Vermintide is built around a loot and crafting system that encourages you to play missions again and again.

And you'll run these missions a lot, until they start to feel like MMO raids, because Vermintide is built around a loot and crafting system that encourages you to play missions again and again, with added challenge, in the hopes of finding a better drop. In each mission you can find special dice that will improve your chances after the mission, or you can carry Tomes around in your medical item slot that will add two more dice if you make it to the end of the mission.

Most intriguing, there are Grimoires around the map that will reduce the max health of the entire party if you pick them up, but which guarantee you a successful dice roll at the end of the mission. If you really want the best gear, you have to find all this stuff on each map, and learn how to complete the mission with less health and no ability to bring medicine along with you. It's at the end of these high-stakes loot-runs that Vermintide might come the closest to matching the tension of a Left 4 Dead finale.

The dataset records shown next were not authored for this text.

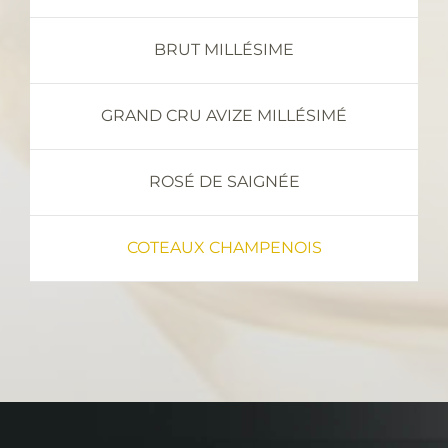
BRUT MILLÉSIME
GRAND CRU AVIZE MILLÉSIMÉ
ROSÉ DE SAIGNÉE
COTEAUX CHAMPENOIS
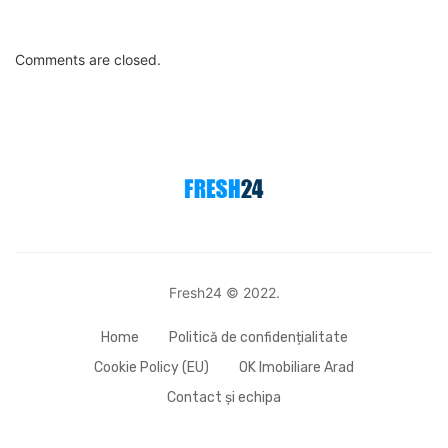
Comments are closed.
Fresh24 © 2022.
Home
Politică de confidențialitate
Cookie Policy (EU)
OK Imobiliare Arad
Contact și echipa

It's certainly an effective hook: I was sold on doing loot runs after my Empire soldier replaced his clumsy blunderbuss with a deadly new sniper rifle, but I also became frustrated at how some of the best groups I played with clearly just wanted to go through a level again and again until they had the routine down to a predictable science. Then we'd all go back to the inn and melt down our loot to create new gear, or unlock upgrades.

Verdict

The use of different classes and the evocation of the Warhammer setting is enough to make Vermintide a competent twist on the Left 4 Dead formula, but it doesn't execute them well enough to live up to its inspiration. Even at its best, Vermintide’s co-op horde mode lacks a sense of suspense, and its addictive loot chase can’t fully replace that. As I'm sure any Skaven would tell you, there are better things than being a rat in a maze.